■ **REQUIREMENT**: Each line of the listing below must be retyped exactly, with images left out.

■ **DATA SEGMENT**:
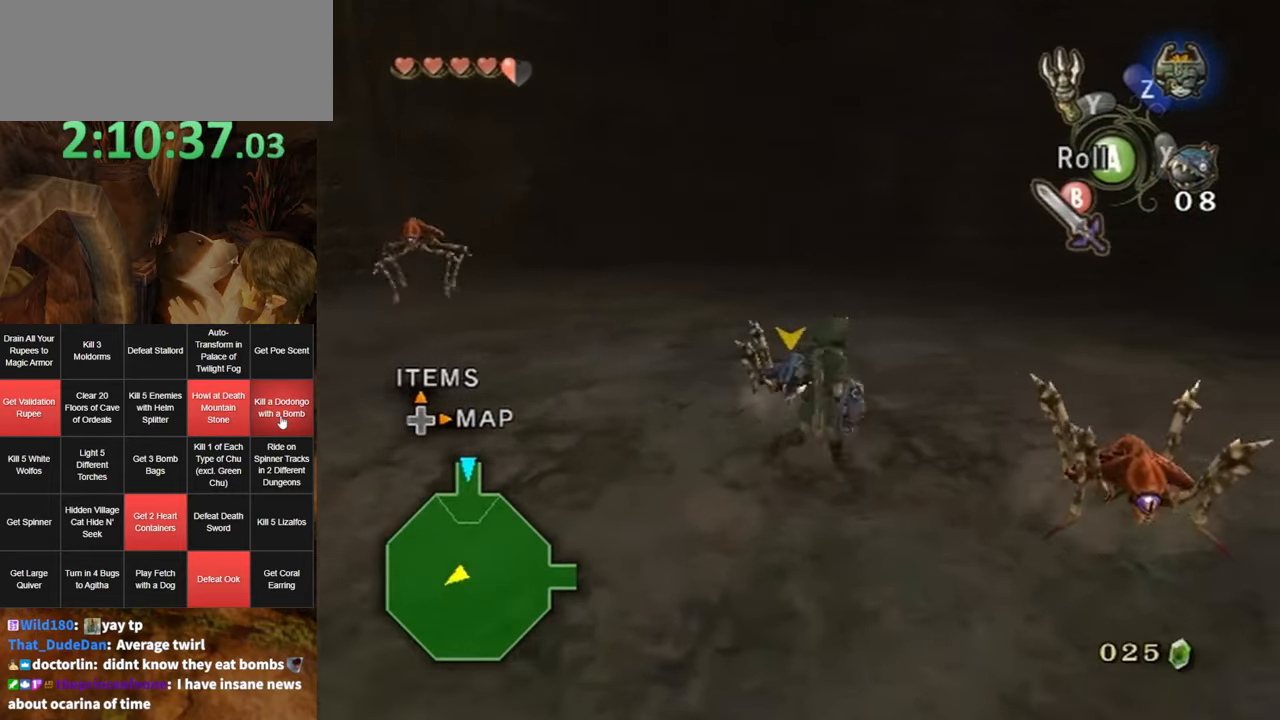
{"buttons": [], "left_stick": "down", "right_stick": "center", "events": [[100, "left_stick", "up-left"], [166, "left_stick", "down-left"], [266, "left_stick", "down-right"], [300, "B", "down"], [350, "B", "up"], [416, "B", "down"], [450, "left_stick", "down"], [483, "B", "up"]]}
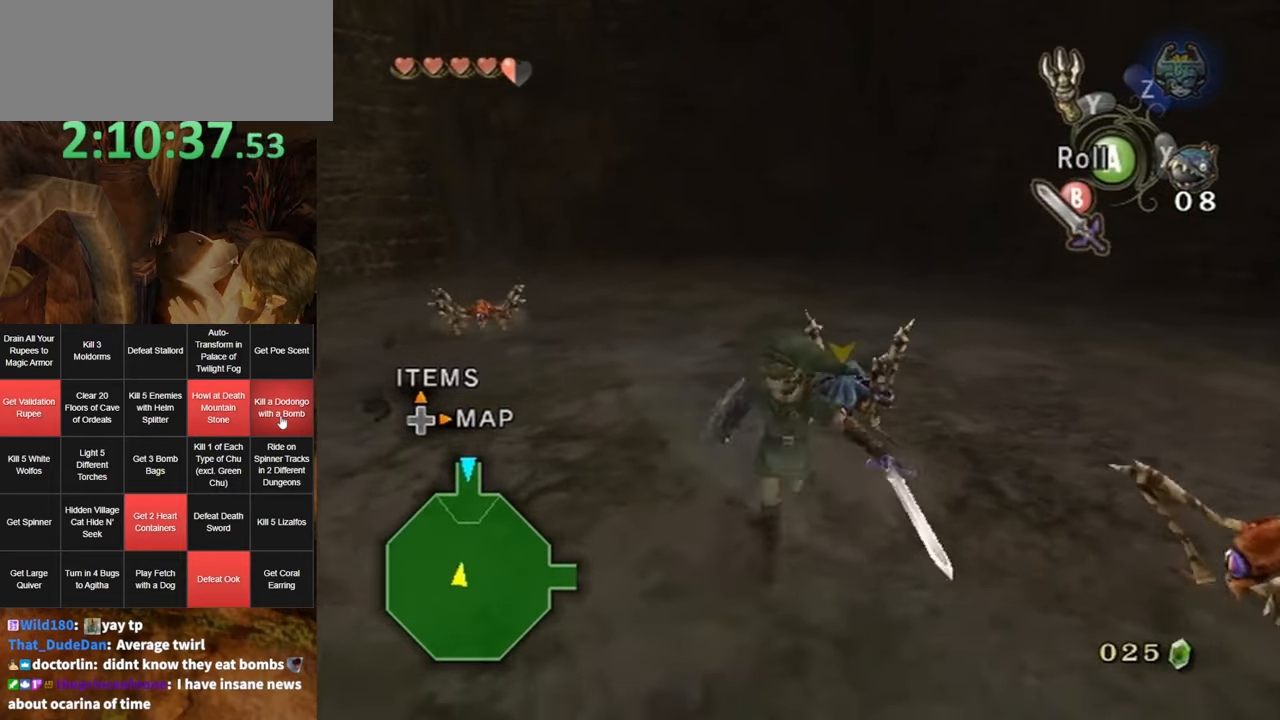
{"buttons": [], "left_stick": "up", "right_stick": "center", "events": [[50, "B", "down"], [150, "B", "up"], [150, "left_stick", "down-right"], [366, "left_stick", "up-right"], [433, "left_stick", "up"]]}
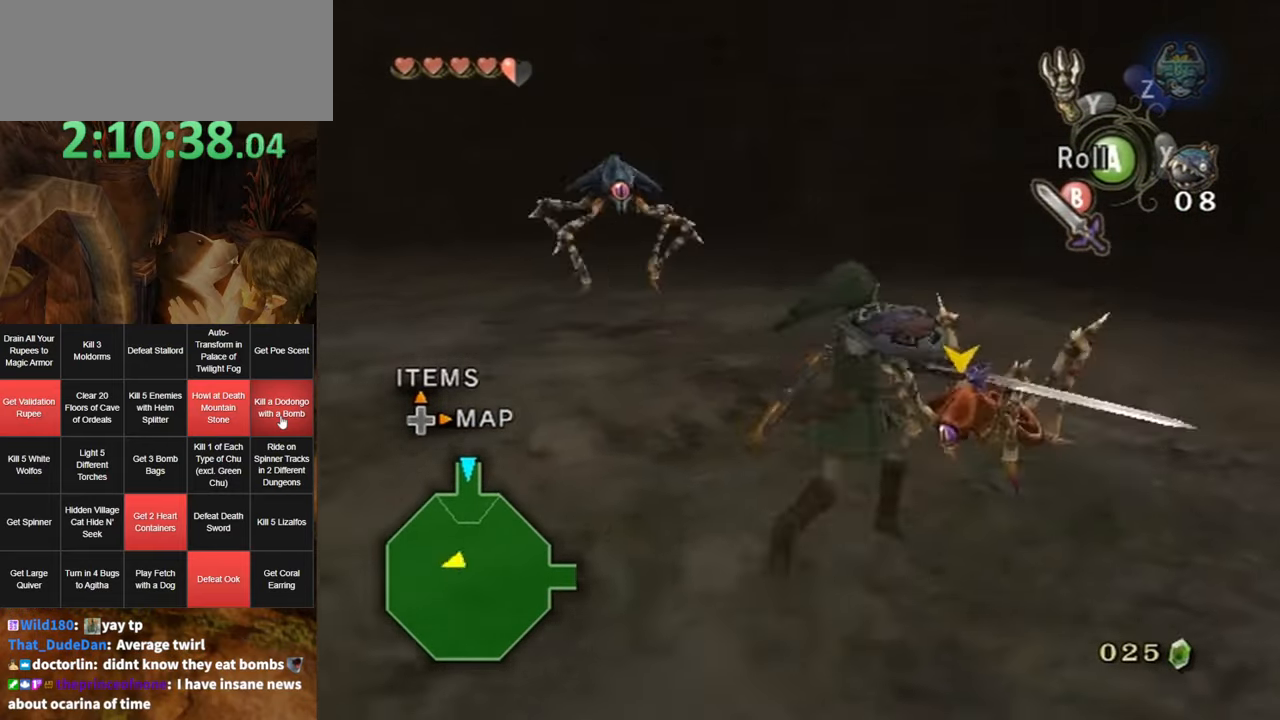
{"buttons": [], "left_stick": "up-left", "right_stick": "center", "events": [[16, "left_stick", "up-left"], [116, "left_stick", "down-left"], [266, "left_stick", "down-right"], [366, "left_stick", "up-right"], [466, "B", "down"], [500, "B", "up"], [500, "left_stick", "up-left"]]}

■ **SOLUTION TO THIS TASK**:
{"buttons": [], "left_stick": "down", "right_stick": "center", "events": [[100, "left_stick", "up-left"], [166, "left_stick", "down-left"], [266, "left_stick", "down-right"], [300, "B", "down"], [350, "B", "up"], [416, "B", "down"], [450, "left_stick", "down"], [483, "B", "up"]]}
{"buttons": [], "left_stick": "up", "right_stick": "center", "events": [[50, "B", "down"], [150, "B", "up"], [150, "left_stick", "down-right"], [366, "left_stick", "up-right"], [433, "left_stick", "up"]]}
{"buttons": [], "left_stick": "up-left", "right_stick": "center", "events": [[16, "left_stick", "up-left"], [116, "left_stick", "down-left"], [266, "left_stick", "down-right"], [366, "left_stick", "up-right"], [466, "B", "down"], [500, "B", "up"], [500, "left_stick", "up-left"]]}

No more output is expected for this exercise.